Through the generatrix of the cylinder, two mutually perpendicular sections are drawn

Through the generatrix of the cylinder, two mutually perpendicular sections are drawn, the areas of which are 16 and 30 cm ^ 2. Find the side of the cylinder.

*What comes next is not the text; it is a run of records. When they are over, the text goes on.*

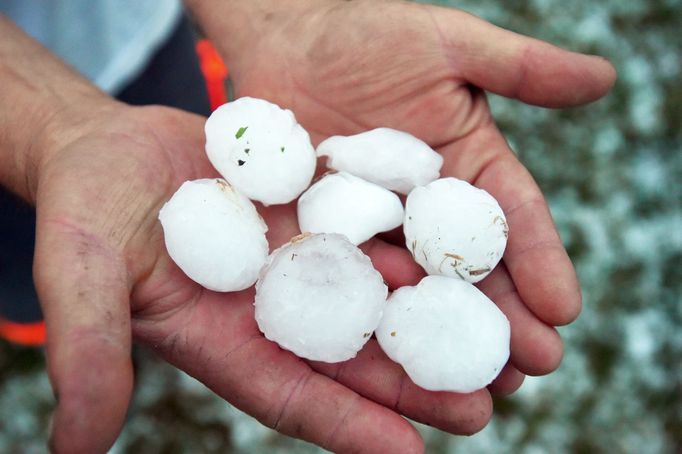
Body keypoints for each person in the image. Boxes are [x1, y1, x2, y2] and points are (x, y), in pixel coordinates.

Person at [0, 1, 616, 453]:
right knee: (45, 266)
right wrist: (47, 129)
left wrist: (274, 17)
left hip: (134, 29)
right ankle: (43, 317)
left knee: (118, 237)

Let the chord length AB = X cm, and the chord BC = Y cm, then the sectional area CC1B1B = Y * BB1 = 16 cm2, and the sectional area AA1B1B = X * BB1 = 30 cm2. Then Y = 16 / BB1, X = 30 / BB1.

Since the sections are perpendicular, the triangle ABC is rectangular, and then the hypotenuse of the AC coincides with the diameter of the circle at the base of the cylinder.

Then, by the Pythagorean theorem, AC ^ 2 = BC ^ 2 + AB ^ 2 = Y ^ 2 + X ^ 2 = (16 / BB1) ^ 2 + (30 / BB1) ^ 2 = (16 ^ 2 + 30 ^ 2) / BB1 ^ 2.

(2 * R) ^ 2 = (16 ^ 2 + 30 ^ 2) / BB1 ^ 2.

(2 * R) ^ 2 = 1156 / BB1 ^ 2.

2 * R = 34 / BB1.

R * BB1 = 34/2 = 17.

Let us determine the area of ​​the lateral surface of the cylinder.

Side = 2 * n * R * BB1 = 2 * n * 17 = n * 34 cm2.

Answer: The lateral surface area is equal to n * 34 cm2.